Another reason that we over-react is that we misunderstand what is said. For instance, Sally made the statement to Mary that she was faithful in attendance to Bible study. Mary thought Sally said that she was thankful that Mary missed attendance at Bible study. Mary was offended for no reason, because she simply misunderstood a word that sounded similar, but had a very different meaning.

Over-reactions are sudden bursts of passionate emotions, which end as quickly as they erupt; however, like a volcano, they leave behind deep scars that ruin the composition of the relationship.

Prayer:
Father God, human communication is one of the hardest feats we must accomplish in our lifetime. We all speak and hear from prejudices, which interpret what is said from our own paradigm.

That is why You inspired James to tell us to be “quick to hear, slow to speak and slow to anger” (James 1:19). We must listen with twice as much attention, so that we do not react with anger, or trigger an angry reaction in someone else.

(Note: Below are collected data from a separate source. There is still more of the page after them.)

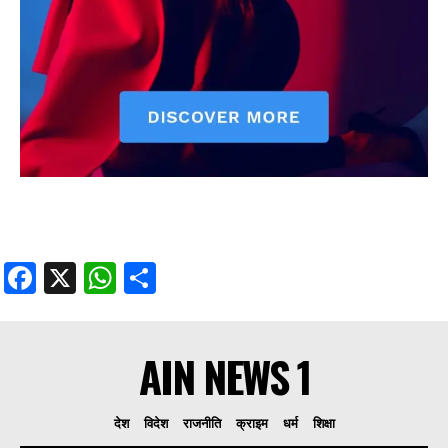
Facebook
X
WhatsApp
Share
AIN NEWS 1
देश
विदेश
राजनीति
क्राइम
धर्म
शिक्षा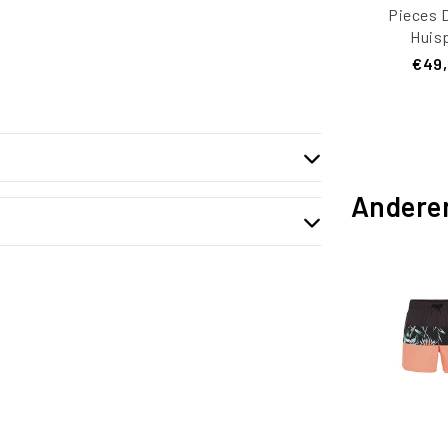
Pieces 
Huis
Loungewea
€49
Andere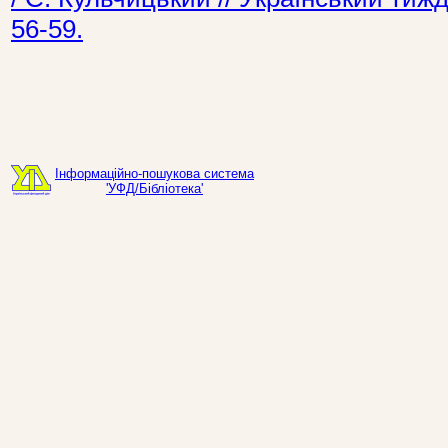
56-59.
Інформаційно-пошукова система
'УФД/Бібліотека'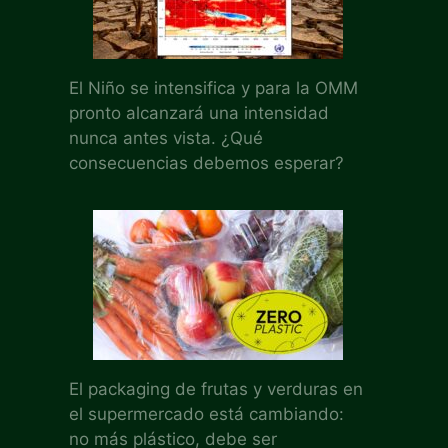
El Niño se intensifica y para la OMM
pronto alcanzará una intensidad
nunca antes vista. ¿Qué
consecuencias debemos esperar?
El packaging de frutas y verduras en
el supermercado está cambiando:
no más plástico, debe ser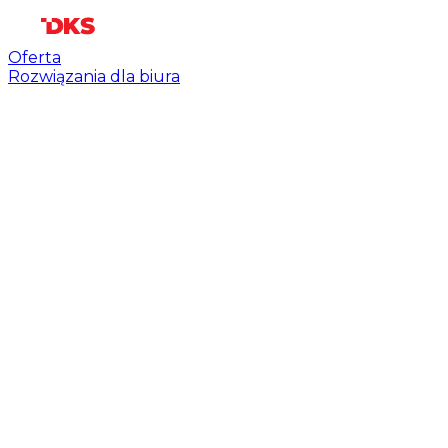
Oferta
Rozwiązania dla biura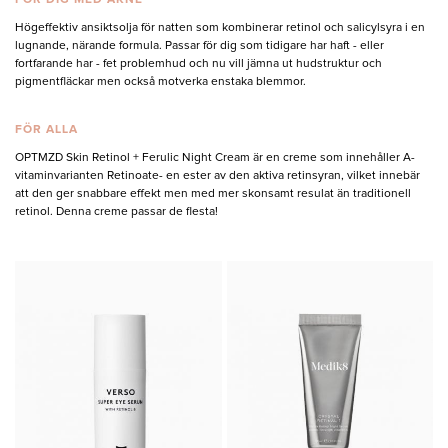
FÖR DIG MED AKNE
Högeffektiv ansiktsolja för natten som kombinerar retinol och salicylsyra i en
lugnande, närande formula. Passar för dig som tidigare har haft - eller
fortfarande har - fet problemhud och nu vill jämna ut hudstruktur och
pigmentfläckar men också motverka enstaka blemmor.
FÖR ALLA
OPTMZD Skin Retinol + Ferulic Night Cream är en creme som innehåller A-
vitaminvarianten Retinoate- en ester av den aktiva retinsyran, vilket innebär
att den ger snabbare effekt men med mer skonsamt resulat än traditionell
retinol. Denna creme passar de flesta!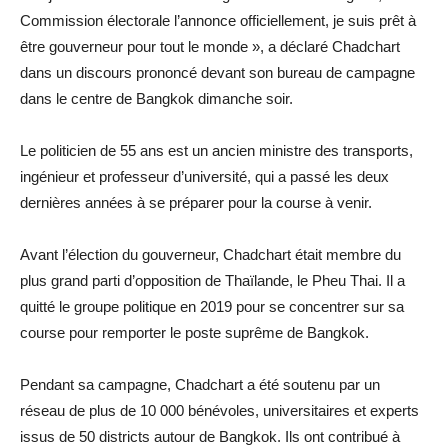
Commission électorale l’annonce officiellement, je suis prêt à
être gouverneur pour tout le monde », a déclaré Chadchart
dans un discours prononcé devant son bureau de campagne
dans le centre de Bangkok dimanche soir.
Le politicien de 55 ans est un ancien ministre des transports,
ingénieur et professeur d’université, qui a passé les deux
dernières années à se préparer pour la course à venir.
Avant l’élection du gouverneur, Chadchart était membre du
plus grand parti d’opposition de Thaïlande, le Pheu Thai. Il a
quitté le groupe politique en 2019 pour se concentrer sur sa
course pour remporter le poste suprême de Bangkok.
Pendant sa campagne, Chadchart a été soutenu par un
réseau de plus de 10 000 bénévoles, universitaires et experts
issus de 50 districts autour de Bangkok. Ils ont contribué à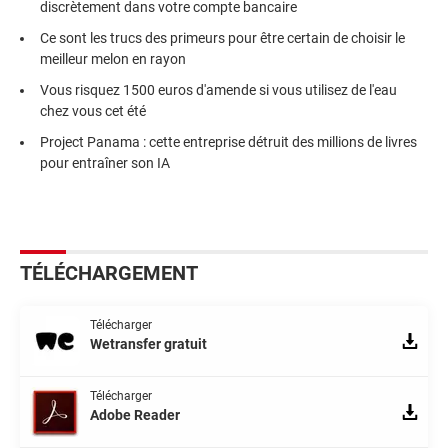
discrètement dans votre compte bancaire
Ce sont les trucs des primeurs pour être certain de choisir le
meilleur melon en rayon
Vous risquez 1500 euros d'amende si vous utilisez de l'eau
chez vous cet été
Project Panama : cette entreprise détruit des millions de livres
pour entraîner son IA
TÉLÉCHARGEMENT
Télécharger
Wetransfer gratuit
Télécharger
Adobe Reader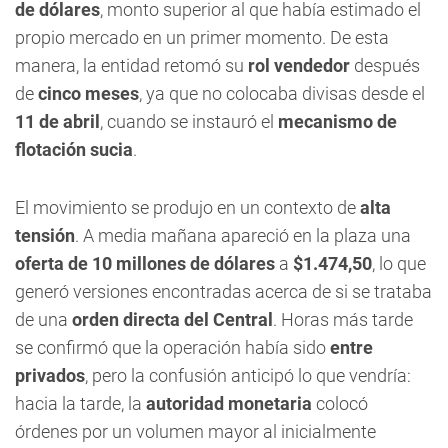
de dólares
, monto superior al que había estimado el
propio mercado en un primer momento. De esta
manera, la entidad retomó su
rol vendedor
después
de
cinco meses
, ya que no colocaba divisas desde el
11 de abril
, cuando se instauró el
mecanismo de
flotación sucia
.
El movimiento se produjo en un contexto de
alta
tensión
. A media mañana apareció en la plaza una
oferta de 10 millones de dólares
a
$1.474,50
, lo que
generó versiones encontradas acerca de si se trataba
de una
orden directa del Central
. Horas más tarde
se confirmó que la operación había sido
entre
privados
, pero la confusión anticipó lo que vendría:
hacia la tarde, la
autoridad monetaria
colocó
órdenes por un volumen mayor al inicialmente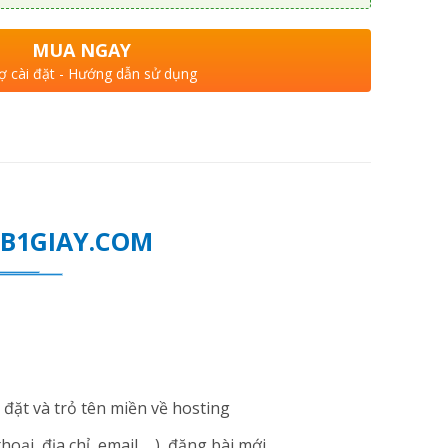
MUA NGAY
ợ cài đặt - Hướng dẫn sử dụng
WEB1GIAY.COM
đặt và trỏ tên miền về hosting
i, địa chỉ, email ... ), đăng bài mới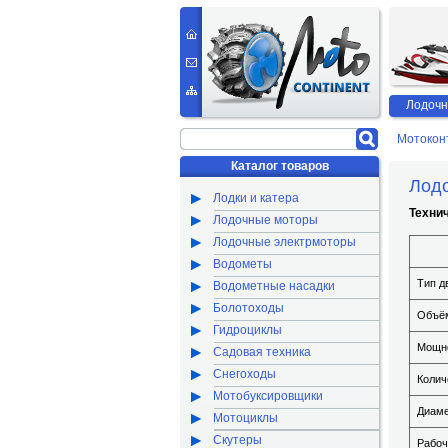
Лодочн
Мотокон
Каталог товаров
Лодо
Лодки и катера
Техни
Лодочные моторы
Лодочные электрмоторы
Водометы
Тип д
Водометные насадки
Болотоходы
Объём
Гидроциклы
Мощно
Садовая техника
Снегоходы
Колич
Мотобуксировщики
Диаме
Мотоциклы
Скутеры
Рабоч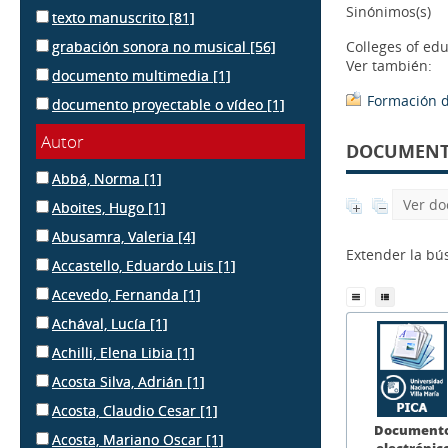
Sinónimos(s)
texto manuscrito
[81]
grabación sonora no musical
[56]
Colleges of edu
Ver también:
documento multimedia
[1]
Formación 
documento proyectable o vídeo
[1]
Autor
DOCUMENTS
Abbá, Norma
[1]
Ver do
Aboites, Hugo
[1]
Abusamra, Valeria
[4]
Extender la b
Accastello, Eduardo Luis
[1]
Acevedo, Fernanda
[1]
Achával, Lucía
[1]
Achilli, Elena Libia
[1]
Acosta Silva, Adrián
[1]
Acosta, Claudio Cesar
[1]
Document
Acosta, Mariano Oscar
[1]
electrónic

Thank You for helping us to face the pain of our past and to hear Your Truth about Satan’s lies, so that each issue resolves and never hurts us again. Thank You for teaching us not to take one another for granted, to turn off the TV or computer, or to put down our book, phone, game controller, etc and pay complete attention to one another when we communicate our feelings or needs. Thank You for reminding us to communicate with You during each moment of our day.

Thoughts for the Day:
At times, wounds caused by an over-reaction may never heal, and friends or mates part company; when instead, one of these simple resolutions could put out the fire at the very core of the issue.